The charity defended itself against the claims, and in August applied to the Federal Court to expose the identities behind two Twitter accounts critical of the group.

Mind Medicine Australia also offers a $9000 psychedelic therapy course. Those who complete it need to have some form of mental health credentials, such as in psychiatry, psychology and counselling.

But unlike therapists trained in clinical settings to administer psychedelics, the Mind Medicine Australia course uses holotropic breathing to simulate an altered state of consciousness.

“If you breathe in a certain way, you actually do go into an altered state, and you’re no longer in the present,” Hunt says.

“They use that as a way of enabling the students to understand what somebody on psilocybin is going to go through.”

The chief executive of listed drug developer Emyria, Dr Michael Winlo, uses the word “factions” to describe the structure of Australia’s psychedelic community.

Emyria has been working on medicinal cannabis for four years, before turning to psychedelics, and in particular MDMA. The Andrew Forrest-backed company has partnered with the University of Western Australia to examine the neurological effects of MDMA.

Forrest’s investment company Tattarang invested $5 million in Emyria in November 2021.
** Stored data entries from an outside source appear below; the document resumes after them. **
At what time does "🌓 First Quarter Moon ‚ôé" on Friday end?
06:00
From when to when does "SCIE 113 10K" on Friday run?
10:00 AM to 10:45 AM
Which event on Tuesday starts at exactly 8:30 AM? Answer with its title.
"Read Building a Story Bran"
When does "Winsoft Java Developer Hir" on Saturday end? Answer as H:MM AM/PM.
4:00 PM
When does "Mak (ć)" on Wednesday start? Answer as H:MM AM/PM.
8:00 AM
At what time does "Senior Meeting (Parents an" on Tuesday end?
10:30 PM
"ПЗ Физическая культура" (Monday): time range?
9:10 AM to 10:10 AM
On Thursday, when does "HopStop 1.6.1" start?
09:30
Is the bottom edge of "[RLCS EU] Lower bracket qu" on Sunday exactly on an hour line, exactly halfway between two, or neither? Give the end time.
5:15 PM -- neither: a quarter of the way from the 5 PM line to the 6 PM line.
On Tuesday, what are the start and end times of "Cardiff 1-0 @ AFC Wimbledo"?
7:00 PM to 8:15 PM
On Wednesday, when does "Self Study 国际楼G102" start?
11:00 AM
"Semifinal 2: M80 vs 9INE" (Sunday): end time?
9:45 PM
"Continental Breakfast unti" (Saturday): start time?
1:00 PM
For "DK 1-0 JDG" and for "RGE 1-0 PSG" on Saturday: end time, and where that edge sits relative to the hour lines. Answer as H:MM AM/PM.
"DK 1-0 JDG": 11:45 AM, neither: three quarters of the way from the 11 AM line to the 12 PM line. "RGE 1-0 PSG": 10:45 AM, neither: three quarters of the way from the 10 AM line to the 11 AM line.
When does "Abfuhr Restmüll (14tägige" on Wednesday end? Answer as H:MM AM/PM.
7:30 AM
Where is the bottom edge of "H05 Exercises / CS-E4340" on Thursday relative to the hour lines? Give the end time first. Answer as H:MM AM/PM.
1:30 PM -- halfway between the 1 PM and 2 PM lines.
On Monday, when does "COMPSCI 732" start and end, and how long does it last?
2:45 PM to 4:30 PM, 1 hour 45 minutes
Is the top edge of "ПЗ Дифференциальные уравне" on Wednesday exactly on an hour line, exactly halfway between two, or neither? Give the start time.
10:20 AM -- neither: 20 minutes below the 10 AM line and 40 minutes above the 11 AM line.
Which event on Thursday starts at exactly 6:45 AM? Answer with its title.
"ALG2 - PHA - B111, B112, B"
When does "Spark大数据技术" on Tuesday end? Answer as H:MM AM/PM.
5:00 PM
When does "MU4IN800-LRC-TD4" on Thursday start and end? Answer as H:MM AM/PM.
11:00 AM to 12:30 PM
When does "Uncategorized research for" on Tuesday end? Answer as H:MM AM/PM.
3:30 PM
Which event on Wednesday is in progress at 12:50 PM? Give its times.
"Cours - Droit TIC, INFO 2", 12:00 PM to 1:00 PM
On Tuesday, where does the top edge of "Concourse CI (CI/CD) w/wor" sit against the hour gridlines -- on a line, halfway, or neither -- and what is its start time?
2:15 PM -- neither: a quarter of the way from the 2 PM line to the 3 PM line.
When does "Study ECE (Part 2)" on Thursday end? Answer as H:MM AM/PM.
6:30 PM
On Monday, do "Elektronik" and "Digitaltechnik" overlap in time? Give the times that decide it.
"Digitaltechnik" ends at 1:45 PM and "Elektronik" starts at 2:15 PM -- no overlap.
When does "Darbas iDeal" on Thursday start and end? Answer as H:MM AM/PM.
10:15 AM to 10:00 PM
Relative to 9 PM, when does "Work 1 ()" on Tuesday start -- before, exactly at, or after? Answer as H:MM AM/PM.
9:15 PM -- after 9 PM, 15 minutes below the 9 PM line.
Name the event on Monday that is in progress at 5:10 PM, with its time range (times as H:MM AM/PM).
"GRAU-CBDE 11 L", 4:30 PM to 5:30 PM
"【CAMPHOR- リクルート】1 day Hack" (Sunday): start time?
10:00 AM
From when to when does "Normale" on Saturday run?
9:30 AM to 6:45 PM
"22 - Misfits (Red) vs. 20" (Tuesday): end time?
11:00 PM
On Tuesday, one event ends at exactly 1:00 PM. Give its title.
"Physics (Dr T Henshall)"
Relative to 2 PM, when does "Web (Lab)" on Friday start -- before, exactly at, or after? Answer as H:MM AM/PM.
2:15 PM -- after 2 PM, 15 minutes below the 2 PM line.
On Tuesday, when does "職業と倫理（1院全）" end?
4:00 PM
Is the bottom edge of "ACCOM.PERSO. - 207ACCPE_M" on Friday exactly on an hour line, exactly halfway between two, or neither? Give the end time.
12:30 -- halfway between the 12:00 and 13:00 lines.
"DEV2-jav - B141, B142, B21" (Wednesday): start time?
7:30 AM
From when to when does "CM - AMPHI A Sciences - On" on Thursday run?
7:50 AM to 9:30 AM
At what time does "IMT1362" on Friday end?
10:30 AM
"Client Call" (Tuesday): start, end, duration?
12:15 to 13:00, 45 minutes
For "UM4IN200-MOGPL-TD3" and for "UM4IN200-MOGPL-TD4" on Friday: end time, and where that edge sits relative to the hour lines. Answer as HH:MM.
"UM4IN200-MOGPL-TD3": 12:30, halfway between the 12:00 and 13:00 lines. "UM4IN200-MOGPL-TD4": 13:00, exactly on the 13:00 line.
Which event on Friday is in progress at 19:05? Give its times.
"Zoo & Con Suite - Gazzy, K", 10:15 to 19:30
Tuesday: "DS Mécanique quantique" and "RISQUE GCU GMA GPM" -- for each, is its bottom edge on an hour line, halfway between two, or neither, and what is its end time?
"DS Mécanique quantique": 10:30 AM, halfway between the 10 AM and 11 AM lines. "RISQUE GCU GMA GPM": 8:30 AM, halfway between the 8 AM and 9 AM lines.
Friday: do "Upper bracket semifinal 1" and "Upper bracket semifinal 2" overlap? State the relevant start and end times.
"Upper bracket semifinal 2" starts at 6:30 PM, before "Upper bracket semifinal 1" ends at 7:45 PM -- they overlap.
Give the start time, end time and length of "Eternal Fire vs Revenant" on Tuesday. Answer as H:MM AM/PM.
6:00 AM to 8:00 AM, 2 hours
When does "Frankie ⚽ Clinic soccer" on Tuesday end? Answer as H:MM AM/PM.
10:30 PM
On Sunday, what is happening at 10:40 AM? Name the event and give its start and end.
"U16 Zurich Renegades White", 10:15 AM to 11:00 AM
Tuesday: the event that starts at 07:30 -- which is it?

Winlo says Emyria is looking at how psychedelics can be altered to improve some features and remove others; for example, shorten the time of the trip from six to 10 hours to two to three hours.

Winlo believes rescheduling the substances will pave the way for more real-world studies, and notes that tightly controlled clinical trials can limit the generalisability of the outcomes to broader populations.

“We need an opportunity to demonstrate safety in the broader patient.”

Emyria is also working with Mind Medicines Australia to deliver a psychedelic-assisted therapy care program for sufferers of PTSD.

Winlo says the great challenge lies in developing scale: “How do we do this for not just 10 patients, how do we do this for 10,000 patients?”

Without TGA approval, that friction is going to persist.

“We feel really stuck in the crossfire too, because we’re trying to work with both sides,” he says.

“It’s certainly made us cautious about wading in and picking allegiances ... The turf wars on who should lead the research, and who’s legitimate here.

“The suspicion of commercial interests moving in is really heightened in this space too – it’s a really challenging environment. But we need all parties to be involved.”